■ Liam O’Flaherty, Hollywood Cemetery: A Vision of the World to Come (Nuascéalta, 2019).
The veteran film-maker Bob Quinn will launch this new edition of Liam O’Flaherty’s novel Hollywood Cemetery, long out of print, at 6 p.m. on Wednesday 10 April at Galway City Library.
Published in London in 1935 but never reissued until now, Hollywood Cemetery is one of five novels by O’Flaherty banned by the Irish state under the Censorship of Publications Act (1929). It departs from his more familiar settings of the rural West of Ireland or Dublin’s slums. It is O’Flaherty’s fictionalised satirical account of his encounter with an industry that embodies the American Way of Life and exposes the core of Hollywood film-making.

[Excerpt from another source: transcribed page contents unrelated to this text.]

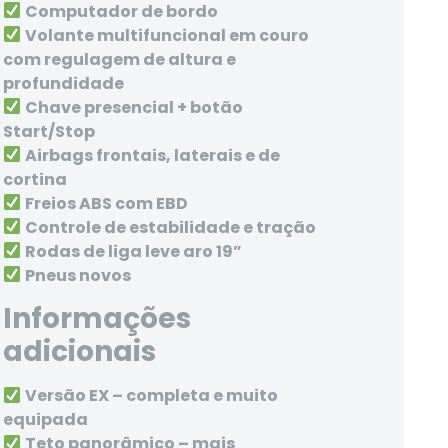
Computador de bordo
Volante multifuncional em couro
com regulagem de altura e
profundidade
Chave presencial + botão
Start/Stop
Airbags frontais, laterais e de
cortina
Freios ABS com EBD
Controle de estabilidade e tração
Rodas de liga leve aro 19”
Pneus novos
Informações
adicionais
Versão EX – completa e muito
equipada
Teto panorâmico – mais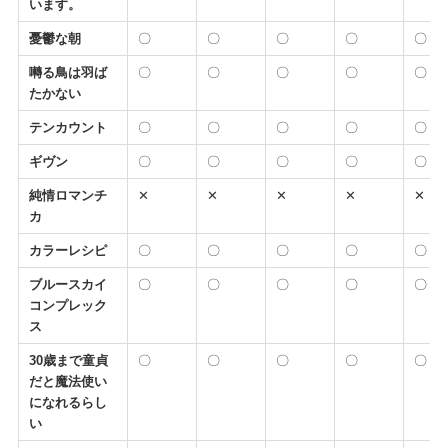
います。
憂鬱な朝
〇
〇
〇
〇
〇
囀る鳥は羽ば
〇
〇
〇
〇
〇
たかない
テンカウント
〇
〇
〇
〇
〇
ギヴン
〇
〇
〇
〇
〇
純情ロマンチ
✕
✕
✕
✕
✕
カ
カラーレシピ
〇
〇
〇
〇
〇
ブルースカイ
〇
〇
〇
〇
〇
コンプレック
ス
30歳まで童貞
〇
〇
〇
〇
〇
だと魔法使い
になれるらし
い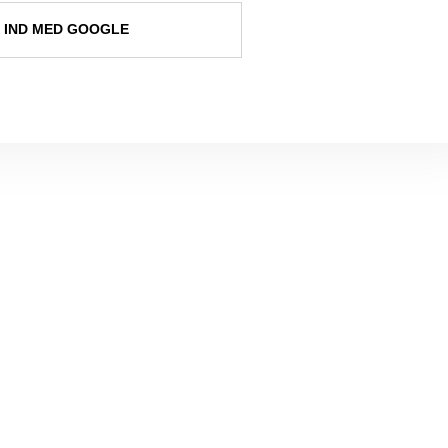
 IND MED GOOGLE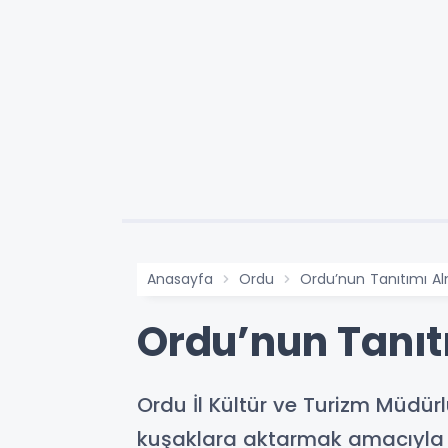
Anasayfa
Ordu
Ordu’nun Tanıtımı Al
Ordu’nun Tanıt
Ordu İl Kültür ve Turizm Müdür
kuşaklara aktarmak amacıyla f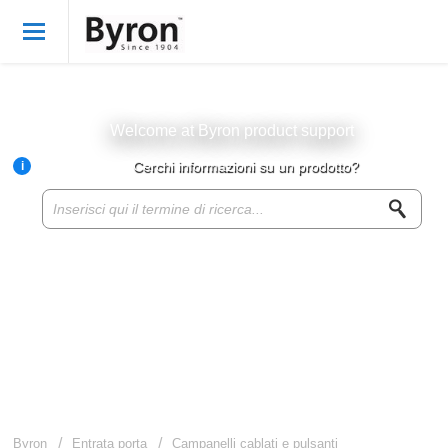
Benvenuto
Italian
Accedi
Welcome at Byron product support
i
Cerchi informazioni su un prodotto?
Byron Products
Product knowledge base
Customer service
About Byron
For resellers
Byron
Entrata porta
Campanelli cablati e pulsanti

Based on his observations during the filming of his novel The Informer, he exposes how Hollywood operates, the allure of incredible salaries, and the resulting prostitution of its employees for money. O’Flaherty appears to a certain degree in the character of Brian Carey. This modern Irish author is part of a beauty-spotting operation in Ireland along with an American film crew, to seek out a glamour girl suitable for the filming of his story “The Emigrant.” This achieved, the idea of a realist film about poverty in Ireland is speedily relinquished in favour of Hollywood illusion. Hollywood Cemetery is both hilarious and frightening.
Here it is a struggle to hold on to one’s own identity and integrity. Power, and money, swallow everything, without regard for human life. Apart from the narrator, only the Communist Party newspaper Proletarian Power reveals this: “Hollywood is a cemetery where the remains of present-day bourgeois intellectuals are buried, after being fattened like the sacrificial victims in ancient Mexico on enormous salaries, only to have their hearts plucked out and eaten by the Moguls of modern mammon.”
This is what O’Flaherty must have experienced with the filming of his own novel by his distant cousin John Ford. Instead of staying true to his original, set in the slums of Dublin, Hollywood’s celluloid manifestations of his two central female characters mock their originals. Instead of making a film based on the Dublin working-class experience, Ford and his scriptwriter Dudley Nichols, along with the entire machinery, cleansed the novel of its deeper political texture to make a film that presents stereotypes as seen by those who have no interest in the inhabitants of tenements beyond their monetary value.
While in Hollywood, O’Flaherty began thinking about his historical novel Famine. This is the first major artistic grappling in Ireland with the nation’s nineteenth-century colonial holocaust. O’Flaherty presents a differentiated panorama of the starving peasantry, the famine-profiteering gombeenmen, clergy with and without a spine, and deeply inhuman British colonialists.
O’Flaherty hoped that Ford would make Famine into a film after it appeared in 1937. Had Ford taken on this material, and resolutely portrayed this liquidation of a large part of the Irish nation, along with its resistance, it could have made a significant contribution to a cultural acknowledgement of colonialism in all its inhumanity. This did not happen; and Hollywood Cemetery is a partial answer as to why not.
Fightback—the assertion of humanity even when confronted with great adversity—is always a theme in O’Flaherty’s work. Significantly, the two Irish characters in Hollywood Cemetery rebel. The novel also features women whose intelligence flies in the face of the gender role assigned to them by Hollywood. A gender-fluid character is another aspect of the novel in which O’Flaherty seems to anticipate our own times and is surely far ahead of his own.
O’Flaherty had begun the book while still in the United States and finished it in France during the summer of 1935. His first draft was returned to him by his London publisher, Gollancz, as too outspoken. Following its revision, it was finally published on 18 November 1935.
Nuascéalta’s republication of Hollywood Cemetery, more than eighty years later, is a major cultural event. It is available from Amazon and online.